Plus on agit tôt, mieux on limite les séquelles, encourage Dr Valleur-Masson

« On privilégie aujourd’hui un dépistage de plus en plus précoce, afin de mettre en place sans tarder des actions ciblés, souligne Danielle Valleur-Masson, pédiatre directrice du CAMSP de l’Institut de puériculture de Paris (IPP). C’est un fait : plus on agit tôt, mieux on limite les séquelles. »

Ce travail est fait en collaboration étroite avec les familles. Les parents peuvent être reçus dès la sortie de néonatologie pour un premier dépistage. Lorsqu’un diagnostic de déficience est posé, les équipes du CAMSP proposent alors une prise en charge spécifique. Certains enfants bénéficient de deux à trois consultations par semaine, jusqu’à leur 6 ans.

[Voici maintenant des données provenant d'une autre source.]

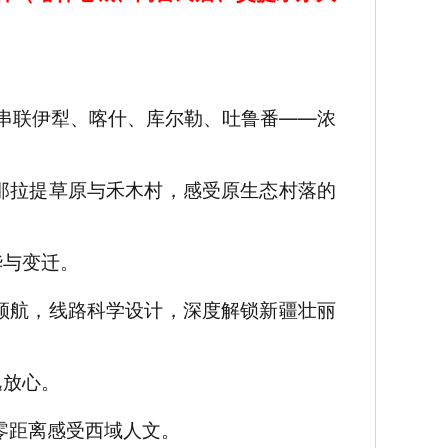
索串联伊犁、喀什、库尔勒、吐鲁番——浓
那拉提草原与禾木村，感受原生态村落的
华与变迁。
领航，线路科学设计，深度解锁新疆壮丽
逸放心。
零距离感受西域人文。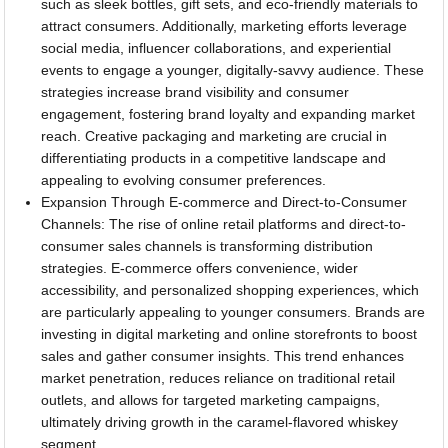
such as sleek bottles, gift sets, and eco-friendly materials to
attract consumers. Additionally, marketing efforts leverage
social media, influencer collaborations, and experiential
events to engage a younger, digitally-savvy audience. These
strategies increase brand visibility and consumer
engagement, fostering brand loyalty and expanding market
reach. Creative packaging and marketing are crucial in
differentiating products in a competitive landscape and
appealing to evolving consumer preferences.
Expansion Through E-commerce and Direct-to-Consumer
Channels: The rise of online retail platforms and direct-to-
consumer sales channels is transforming distribution
strategies. E-commerce offers convenience, wider
accessibility, and personalized shopping experiences, which
are particularly appealing to younger consumers. Brands are
investing in digital marketing and online storefronts to boost
sales and gather consumer insights. This trend enhances
market penetration, reduces reliance on traditional retail
outlets, and allows for targeted marketing campaigns,
ultimately driving growth in the caramel-flavored whiskey
segment.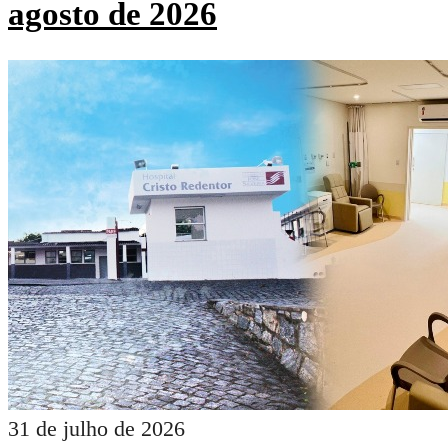
agosto de 2026
31 de julho de 2026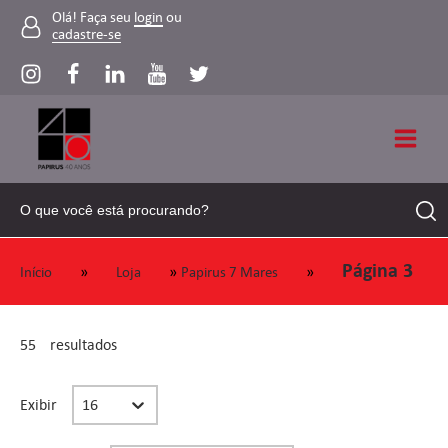
Olá! Faça seu
login
ou
cadastre-se
Página 3
»
»
»
Início
Loja
Papirus 7 Mares
55
resultados
Select number per page
Exibir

Un suivi encore inégal au regard des recommandations

Le vaste rapport Europeristat, publié en 2015, a pointé les carences de la politique périnatale en France. Force est de constater que la prise en charge de la prématurité n’échappe pas à la règle… Malgré la bonne volonté des professionnels, le suivi des enfants prématurés reste encore insuffisant et est très inégal selon les régions.

« Certaines familles passent à travers les mailles du filet et se retrouvent à nous demander de l’aide parce qu’elles n’ont vu personne et que leur enfant de 2 ans ne va pas bien », déplore Charlotte Bouvard, Présidente de l’association SOS Préma. À travers le Collectif prématurité, elle milite pour une harmonisation du suivi sur le long terme des enfants nés prématurément et, plus largement, des aides accordées aux parents. Le manque de moyens et la pénurie de professionnels expliquent en partie ces défaillances. Dans les CAMSP, les listes d’attente ne cessent de s'allonger.

« Nous sommes en sous-effectifs, alerte Dr Valleur.Une fois le premier bilan de dépistage passé, les familles doivent souvent patienter pour avoir une consultation avec un.e spécialiste. Ce n’est pas facile pour elles. » Afin de pallier ces faiblesses, les parents peuvent être orientés vers des professionnels du secteur privé. Mais le prix n’est pas le même. Par ailleurs, une consultation avec un.e psychomotricien.ne n’est, par exemple, pas prise en charge par l'Assurance maladie.